◆ **What is asked**: Copy out every line of the material below, word for word.

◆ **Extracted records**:
★ ★ ★

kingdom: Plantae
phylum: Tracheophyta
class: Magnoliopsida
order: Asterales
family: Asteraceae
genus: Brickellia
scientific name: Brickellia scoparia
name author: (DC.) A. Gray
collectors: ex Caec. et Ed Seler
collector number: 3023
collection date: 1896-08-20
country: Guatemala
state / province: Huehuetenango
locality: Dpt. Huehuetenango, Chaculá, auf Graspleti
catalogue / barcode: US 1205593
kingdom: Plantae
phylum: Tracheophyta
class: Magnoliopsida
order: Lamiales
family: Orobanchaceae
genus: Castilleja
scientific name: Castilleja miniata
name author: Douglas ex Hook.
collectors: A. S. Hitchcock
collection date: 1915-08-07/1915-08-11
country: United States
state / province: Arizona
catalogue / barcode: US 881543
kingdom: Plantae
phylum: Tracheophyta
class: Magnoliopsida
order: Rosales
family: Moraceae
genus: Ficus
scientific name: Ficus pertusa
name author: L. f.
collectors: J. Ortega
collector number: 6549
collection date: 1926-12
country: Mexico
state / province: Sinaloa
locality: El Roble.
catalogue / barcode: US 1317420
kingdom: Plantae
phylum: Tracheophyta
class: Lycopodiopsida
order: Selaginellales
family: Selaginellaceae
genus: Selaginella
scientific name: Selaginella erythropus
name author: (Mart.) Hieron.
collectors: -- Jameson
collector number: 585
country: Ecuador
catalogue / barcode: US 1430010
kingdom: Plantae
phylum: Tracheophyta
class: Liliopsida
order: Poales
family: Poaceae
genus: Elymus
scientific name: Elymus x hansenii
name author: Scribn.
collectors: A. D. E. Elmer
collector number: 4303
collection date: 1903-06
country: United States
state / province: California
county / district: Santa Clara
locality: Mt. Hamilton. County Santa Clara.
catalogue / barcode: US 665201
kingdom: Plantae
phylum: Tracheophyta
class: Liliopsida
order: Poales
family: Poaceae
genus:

★ ★ ★

◆ **Reply**:
kingdom: Plantae
phylum: Tracheophyta
class: Magnoliopsida
order: Asterales
family: Asteraceae
genus: Brickellia
scientific name: Brickellia scoparia
name author: (DC.) A. Gray
collectors: ex Caec. et Ed Seler
collector number: 3023
collection date: 1896-08-20
country: Guatemala
state / province: Huehuetenango
locality: Dpt. Huehuetenango, Chaculá, auf Graspleti
catalogue / barcode: US 1205593
kingdom: Plantae
phylum: Tracheophyta
class: Magnoliopsida
order: Lamiales
family: Orobanchaceae
genus: Castilleja
scientific name: Castilleja miniata
name author: Douglas ex Hook.
collectors: A. S. Hitchcock
collection date: 1915-08-07/1915-08-11
country: United States
state / province: Arizona
catalogue / barcode: US 881543
kingdom: Plantae
phylum: Tracheophyta
class: Magnoliopsida
order: Rosales
family: Moraceae
genus: Ficus
scientific name: Ficus pertusa
name author: L. f.
collectors: J. Ortega
collector number: 6549
collection date: 1926-12
country: Mexico
state / province: Sinaloa
locality: El Roble.
catalogue / barcode: US 1317420
kingdom: Plantae
phylum: Tracheophyta
class: Lycopodiopsida
order: Selaginellales
family: Selaginellaceae
genus: Selaginella
scientific name: Selaginella erythropus
name author: (Mart.) Hieron.
collectors: -- Jameson
collector number: 585
country: Ecuador
catalogue / barcode: US 1430010
kingdom: Plantae
phylum: Tracheophyta
class: Liliopsida
order: Poales
family: Poaceae
genus: Elymus
scientific name: Elymus x hansenii
name author: Scribn.
collectors: A. D. E. Elmer
collector number: 4303
collection date: 1903-06
country: United States
state / province: California
county / district: Santa Clara
locality: Mt. Hamilton. County Santa Clara.
catalogue / barcode: US 665201
kingdom: Plantae
phylum: Tracheophyta
class: Liliopsida
order: Poales
family: Poaceae
genus:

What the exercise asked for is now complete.